## START Extract provided
Pursuant to the exchange offer, the Company is offering to exchange $925
principal amount of its 2029 notes for each $1,000 principal amount of
its outstanding 2012 notes, upon the terms and subject to the conditions
set forth in the Company’s preliminary prospectus dated October 27, 2009
(as the same may be amended and supplemented, the “preliminary
prospectus”) and the related letter of transmittal. Holders whose 2012
notes are accepted for exchange will also receive accrued and unpaid
interest on such 2012 notes from the last interest payment date to, but
excluding, the date on which the exchange of 2012 notes that are
accepted for exchange is settled.
The exchange offer, which was scheduled to expire at midnight, New York
City time, on November 24, 2009, will now expire at midnight, New York
City time, on December 11, 2009, unless further extended or earlier
terminated by the Company. As a result of the extension of the
expiration of the exchange offer, the measuring period for determining
the average VWAP pursuant to the exchange offer will commence on
November 30, 2009, unless the exchange offer is further extended or
earlier terminated by the Company. Except for the extension of the
expiration date (and the resulting change in the measuring period for
determining the average VWAP), the terms of the exchange offer remain as
set forth in the preliminary prospectus and the related letter of
transmittal, pursuant to which this exchange offer is being made. As of
the close of business on November 9, 2009, tenders have been received
with respect to approximately $500,000 in aggregate principal amount of
2012 notes.
The Company has filed a registration statement and a tender offer
statement relating to the exchange offer with the SEC. The registration
statement has not yet become effective and the 2029 notes may not be
issued, nor may the exchange offer be consummated, prior to the time
that the registration statement becomes effective.
Requests for copies of the preliminary prospectus relating to the
exchange offer and the letter of transmittal should be directed to D.F.
King & Co., Inc. at (212) 269-5550 (banks and brokers) or (800) 488-8035
(all others). For additional information, you may contact Goldman, Sachs
& Co. at (877) 686-5059 (toll-free) or (212) 902-5183 (collect) or J.P.
## END Extract provided
● Directions for this task:
Please list every calendar date that appears in the exchange offer notice above, in the order they occur. The rows that follow have nothing to do with the exchange offer notice.
## START Dataset rows
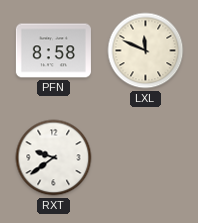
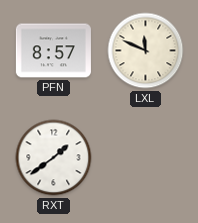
PFN: 8:58 -> 8:57
RXT: 9:39 -> 1:39
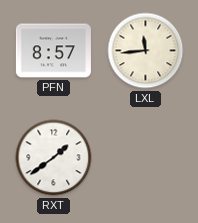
LXL: 11:49 -> 11:44
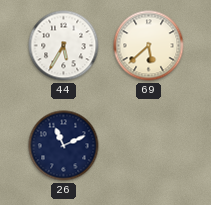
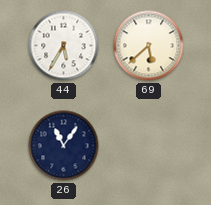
26: 11:11 -> 11:06
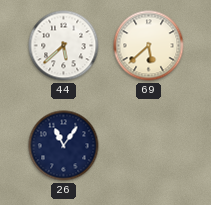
44: 5:35 -> 5:38
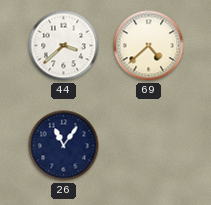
44: 5:38 -> 3:38
69: 5:38 -> 4:38
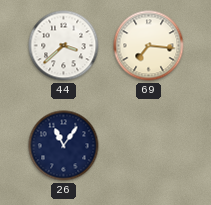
69: 4:38 -> 7:16
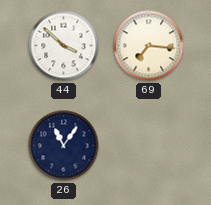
44: 3:38 -> 3:52
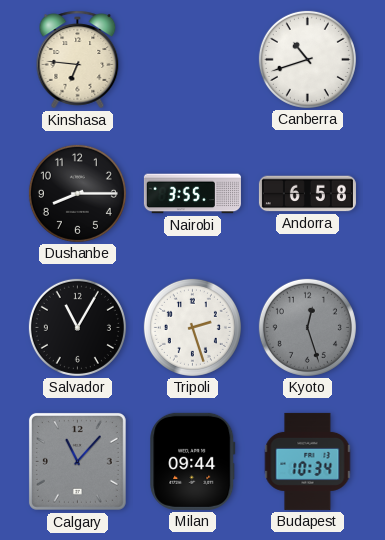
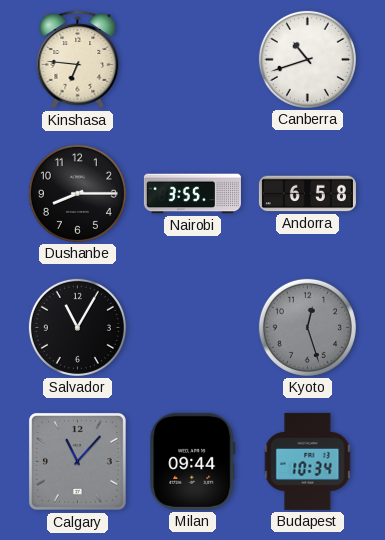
Tripoli: 2:27 -> none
## END Dataset rows
● Exercise answer:
- October 27, 2009
- November 24, 2009
- December 11, 2009
- November 30, 2009
- November 9, 2009